旬の口の端から奈津美の枕に、旬の涎が糸を引いていた。
「んあ……おおっ」
旬は言われて初めて気付いて、ズルッと涎を啜った。
「やだもう、汚い!」
奈津美は枕をひったくるように取ると、そのカバーを外した。
カバーには、ベッタリと旬の涎のシミができている。
「やー。夢ん中が気持ちよすぎてさあ。すっぽんぽんのナツが俺の――をにぎにぎするもんだから」
まだ眠そうに、体を起こして顔をこすりながら旬が言った。
包み隠さない発言に、奈津美の顔が耳の方まで真っ赤になる、
「あっ、朝っぱらから何言うのよ! 大体、そんな理由でそれを許すわけないでしょ!」
「そんなん気にする仲じゃないじゃん。

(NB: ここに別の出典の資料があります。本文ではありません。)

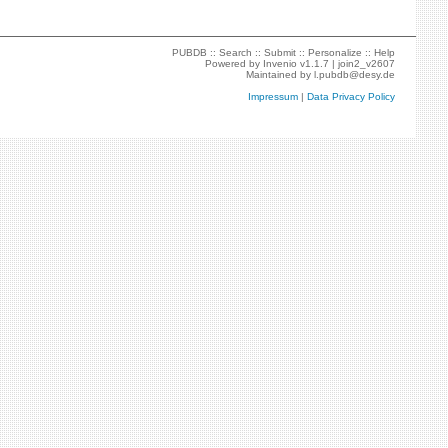
PUBDB ::
Search
::
Submit
::
Personalize
::
Help
Powered by
Invenio
v1.1.7 |
join2_v2607
Maintained by
l.pubdb@desy.de
Impressum
|
Data Privacy Policy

俺はナツが涎たらしてても全然平気だよ」
「あたしは平気じゃないの! ていうか、私は涎なんかたらしません!」
「えぇ〜」
旬は不服そうに口を尖らせた。
「えーじゃなくて……あっ、ゴミ捨て! あたし、ゴミ捨てに行ってくるから、旬、ちゃんと起きててよ」
「はーい」
旬の声を背中で聞いて、奈津美は部屋を出て行った。